Он пришел в уездный ЧК за полсотню верст, чтобы сказать: «Мой отец ругает партию и вождя. Вместо объявленной земли, говорит он, крестьянству сунули шиш, с написанным на нем словом „Колхоз“. А за сараем отец зарыл мешок пшена. Все всё отдали государству, а он зарыл, спрятал…» Его похвалили, посадили в машину и повезли на хутор. Он видел, как приехавшие с ним военные выволокли отца на улицу, и топча его, и свирепо ругаясь, понуждали признаться, где он спрятал от советской власти зерно. Отец был тверд. «Ну что ж, — сказали тогда чекисты, — покажи, мальчик, где этот мироед гноит народное добро…» И он показал.

На следующий день двенадцатилетнему Коле Оголеву повязали на шею пионерский галстук. Он был рад до небес…

Это уже потом он услышал в себе медведя, ревущего голосом отца. «Как же так, сынок?

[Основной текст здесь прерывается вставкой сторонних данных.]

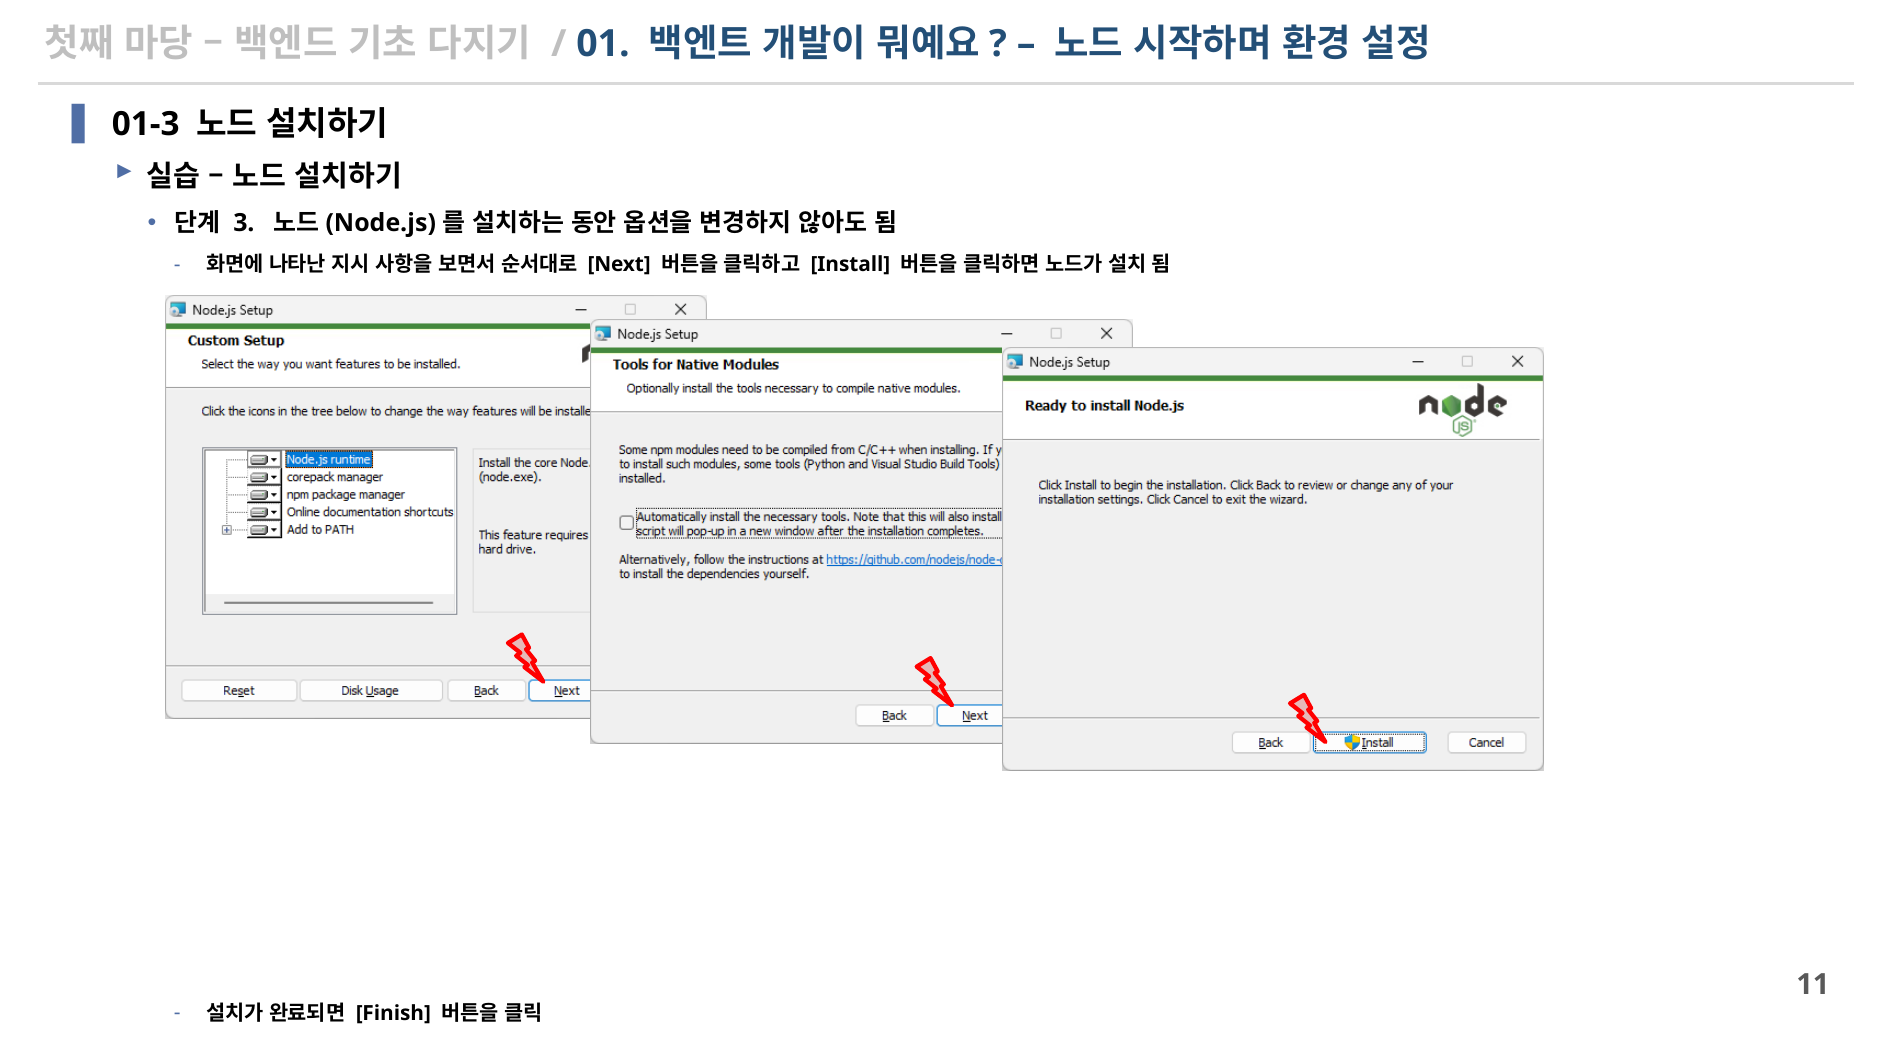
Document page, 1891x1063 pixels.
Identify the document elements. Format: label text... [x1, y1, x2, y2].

title 첫째 마당 – 백엔드 기초 다지기 / 01. 백엔트 개발이 뭐예요? – 노드 시작하며 환경 설정 [29, 11, 1809, 73]
list 01-3 노드 설치하기 실습 – 노드 설치하기 단계 3. 노드(Node.js)를 설치하는 동안 옵션을 변경하지 않아도 됨 화면에 나타난 지시 사항을 보면서 순서대로 [Next] 버튼을 클릭하고 [Install] 버튼을 클릭하면 노드가 설치 됨 설치가 완료되면 [Finish] 버튼을 클릭 [43, 94, 1845, 382]
slide_number 11 [1703, 956, 1845, 1014]
picture [165, 294, 1544, 772]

Ведь эта крупушка наша кровная, последняя… Для вас, деток… Для мамки…» Отец сгинул в сибирских рудниках, а не на поле боя.

Цепь предательств друзей и близких, ложь себе и всем еще больше распаляли его шатуна-медведя. В своих многочисленных работах он утверждал преимущества, которые не видел, и в которые не верил. Но убеждал… Он с блеском исследовал заложенные в общественно-политической системе своей страны предпосылки, обеспечивающие народу всемерное благосостояние и изо-билие. Хотя прекрасно знал, что на деле таковых нет.

Он врал себе, врал другим, врал науке. Врал из страха Сначала боялся быть уничтоженным физически, а потом, чтобы не потерять место у пирога. Его неправда обеспечивала ему сытное местечко возле него. Попробуй, не угоди — отгонят, как зловредную муху. Пошлют на пенсию. А это значит, отберут депутатский мандат, лишат дачи, хорошей больницы и прочих немалых привилегий..

Итак, Сато, о стране, которая меня интересовала, я узнал почти все, что нужно. Не хотел бы я в ней жить… Трудно там бихронову нолю личности, имеющему широкий спектр контактов со Спиралью Пространства-Времени, что, в первую очередь, свидетельствует о таланте человека. Трудно таким там сохранить свое лицо, суметь сказать свое слово, самовыразиться…

Бихроново поле не терпит гнета. Ему нужна свобода. Нужен режим, если не полных, то посильных условий благоприятствования… А там режим иной… Впрочем, помяни мое слово лет через десять он начнет меняться. Эту страну ждут большие внутренние потрясения. Но это впереди. И речь не об этом… Об Оголеве…

Я, признаться, жалел его. Без того скудный спектр его поля уже никогда не выплеснет своей песни…

Между нами, в нем пропал талант великолепного метрдотеля. Но перед нами сидел не метрдотель, а ученый, политический деятель. Он шутил, смеялся, а верхний слой его пряди времени был встопорщенно насторожен… «Чего ради они пригласили меня? Так просто они ничего не делают. Что-то им нужно выудить», — бухтел его медведь-шатун…

И тут Харрис, постучав вилкой по тарелке, попросил внимания. Он сказал, что знаменательное событие, по поводу которого они здесь собрались, заслуживает того, чтобы за него выпить. «Иначе нам успеха не видать!» — воскликнул он, залпом осушив наполненную до краев рюмку. Оголев пить не стал, хотя ему, как и Харрису, хотелось опрокинуть в себя этот заморский напиток. Он боялся захмелеть. Поставив рюмку на место, он поинтересовался: «Просветите, пожалуйста, своего гостя в чем дело?»

Харрис с охотой стал рассказывать ему об одержанной ими победе… «Вот, — загудел оголевский медведь, — они завязаны на Пентагон. С ними надо ухо держать востро…» Об организации исследовательской группы, которая будет работать по принципиально новой методике. То есть рассматривать психические процессы во взаимосвязи со структурой Пространства-Времени.